Short Sounds Feature

Overview

Short Sounds V1 is the first release of SoapBox Labs' Verification API feature optimized to tackle the most common short sound use cases.

The Short Sounds feature adds additional markup to support the implementation of multiple use cases on the literacy journey (e.g., individual letter sounds and letter names).

Note: Short Sounds V1 is only compatible with the Verification endpoint.

Short Sounds input targets

Specific markup is required in the input targets to enable the correct analysis of short sounds.

To use the Short Sounds feature, the input target to the Verification API needs to be formatted using these specifically-designed markup tags:

  • <letter> is used to verify letter names

  • <sound-out>is used to verify letter sounds

  • <custom-word> is used for verifying out-of-vocabulary and nonsense words

More information about the syntax and attributes of these and other tags can be found at Customizing Text Using Markup .

letter markup

If the pronunciation of the letter name needs to be scored, use the <letter> tag. For example, the pronunciation of the letter W (i.e., /d/ /ah/ /b/ /ah/ /l/ /y/ /uw/) would be verified using the markup <letter> w </letter>.

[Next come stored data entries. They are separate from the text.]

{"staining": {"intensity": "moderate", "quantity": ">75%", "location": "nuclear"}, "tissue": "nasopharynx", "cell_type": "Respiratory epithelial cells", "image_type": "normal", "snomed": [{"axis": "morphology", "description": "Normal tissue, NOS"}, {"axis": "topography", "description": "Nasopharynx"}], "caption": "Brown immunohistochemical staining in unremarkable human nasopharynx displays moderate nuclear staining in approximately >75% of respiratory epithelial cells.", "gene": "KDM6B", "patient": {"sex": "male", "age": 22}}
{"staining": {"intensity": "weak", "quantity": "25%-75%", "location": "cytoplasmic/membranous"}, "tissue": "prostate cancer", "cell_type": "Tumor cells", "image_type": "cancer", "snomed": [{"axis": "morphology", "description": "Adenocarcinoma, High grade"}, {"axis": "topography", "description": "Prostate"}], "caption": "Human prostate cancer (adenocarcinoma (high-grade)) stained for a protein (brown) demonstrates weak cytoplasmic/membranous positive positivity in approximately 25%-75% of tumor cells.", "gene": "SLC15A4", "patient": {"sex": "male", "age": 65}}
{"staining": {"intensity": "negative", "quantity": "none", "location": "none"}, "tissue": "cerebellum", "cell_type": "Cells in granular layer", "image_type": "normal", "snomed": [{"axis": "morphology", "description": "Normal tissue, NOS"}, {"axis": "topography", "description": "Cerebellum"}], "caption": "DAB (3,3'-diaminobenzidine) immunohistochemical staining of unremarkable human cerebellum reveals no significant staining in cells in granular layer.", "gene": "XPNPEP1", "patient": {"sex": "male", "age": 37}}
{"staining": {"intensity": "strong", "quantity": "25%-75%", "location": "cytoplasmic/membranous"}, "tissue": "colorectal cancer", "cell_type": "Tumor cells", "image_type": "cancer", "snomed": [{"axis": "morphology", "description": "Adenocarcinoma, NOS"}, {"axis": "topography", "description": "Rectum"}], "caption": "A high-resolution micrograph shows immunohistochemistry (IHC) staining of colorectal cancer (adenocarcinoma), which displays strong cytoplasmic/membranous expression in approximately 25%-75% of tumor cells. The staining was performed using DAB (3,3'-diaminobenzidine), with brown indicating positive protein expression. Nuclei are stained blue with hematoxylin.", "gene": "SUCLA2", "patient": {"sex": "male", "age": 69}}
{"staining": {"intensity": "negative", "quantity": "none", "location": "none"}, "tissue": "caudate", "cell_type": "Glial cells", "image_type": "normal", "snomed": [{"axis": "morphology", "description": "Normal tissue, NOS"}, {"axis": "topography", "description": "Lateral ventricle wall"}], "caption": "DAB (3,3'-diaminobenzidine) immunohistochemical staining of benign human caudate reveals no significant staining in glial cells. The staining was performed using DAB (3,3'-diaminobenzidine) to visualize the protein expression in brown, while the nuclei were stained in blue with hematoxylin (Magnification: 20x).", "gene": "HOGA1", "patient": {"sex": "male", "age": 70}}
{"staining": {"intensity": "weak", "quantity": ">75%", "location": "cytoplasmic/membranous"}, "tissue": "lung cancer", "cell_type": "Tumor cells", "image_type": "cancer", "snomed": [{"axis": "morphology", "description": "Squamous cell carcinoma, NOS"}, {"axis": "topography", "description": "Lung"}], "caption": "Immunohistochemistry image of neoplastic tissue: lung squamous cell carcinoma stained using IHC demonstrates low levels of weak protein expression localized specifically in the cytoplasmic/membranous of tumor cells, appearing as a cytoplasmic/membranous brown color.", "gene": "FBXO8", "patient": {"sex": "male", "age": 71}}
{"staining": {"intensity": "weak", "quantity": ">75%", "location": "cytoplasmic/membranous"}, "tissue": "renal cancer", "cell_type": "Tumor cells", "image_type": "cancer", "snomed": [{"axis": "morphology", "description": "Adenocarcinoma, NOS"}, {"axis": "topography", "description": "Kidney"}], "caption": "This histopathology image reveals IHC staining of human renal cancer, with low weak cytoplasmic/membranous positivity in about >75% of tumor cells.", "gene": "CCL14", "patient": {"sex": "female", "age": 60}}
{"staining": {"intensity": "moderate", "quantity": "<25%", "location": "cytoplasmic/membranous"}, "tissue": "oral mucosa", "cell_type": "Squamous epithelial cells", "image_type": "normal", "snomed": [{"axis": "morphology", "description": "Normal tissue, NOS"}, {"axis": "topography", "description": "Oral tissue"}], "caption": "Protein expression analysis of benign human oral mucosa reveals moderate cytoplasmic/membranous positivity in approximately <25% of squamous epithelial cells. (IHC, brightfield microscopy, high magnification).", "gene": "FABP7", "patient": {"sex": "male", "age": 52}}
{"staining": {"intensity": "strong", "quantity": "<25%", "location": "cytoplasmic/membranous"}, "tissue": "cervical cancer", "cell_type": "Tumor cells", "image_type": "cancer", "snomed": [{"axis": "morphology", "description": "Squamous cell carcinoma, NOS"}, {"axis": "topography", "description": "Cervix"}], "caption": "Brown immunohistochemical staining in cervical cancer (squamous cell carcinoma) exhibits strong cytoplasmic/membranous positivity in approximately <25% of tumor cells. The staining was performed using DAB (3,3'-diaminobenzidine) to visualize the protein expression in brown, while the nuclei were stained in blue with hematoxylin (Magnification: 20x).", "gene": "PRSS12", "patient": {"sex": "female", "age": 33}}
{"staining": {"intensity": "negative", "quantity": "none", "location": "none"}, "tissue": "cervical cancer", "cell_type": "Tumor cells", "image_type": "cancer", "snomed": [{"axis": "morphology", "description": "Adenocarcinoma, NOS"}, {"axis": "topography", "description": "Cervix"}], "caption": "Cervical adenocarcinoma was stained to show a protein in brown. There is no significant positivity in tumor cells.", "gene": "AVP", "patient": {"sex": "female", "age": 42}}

For more details on using the <letter> tag, go to: Letter Name Examples

sound-out markup

The sounded-out version of a word can be verified with the <sound-out> tag. For example, the sounded-out version of “dog” (i.e., /d/ /ao/ /g/) would be verified using the markup <sound-out>dog</sound-out>.

An optional pronunciation attribute can be used with the <sound-out> markup tag to override the standard dictionary pronunciation.

For more details on using the <sound-out> tag, go to: Letter Sound Examples

custom-word markup

The <custom-word> markup tag is used for verifying out-of-vocabulary and nonsense words. The pronunciation attribute is compulsory.

  • For example, the not-in-dictionary blended word "foojag" would be verified using this markup: <custom-word pronunciation="f uw jh ae g"> foojag </custom-word>.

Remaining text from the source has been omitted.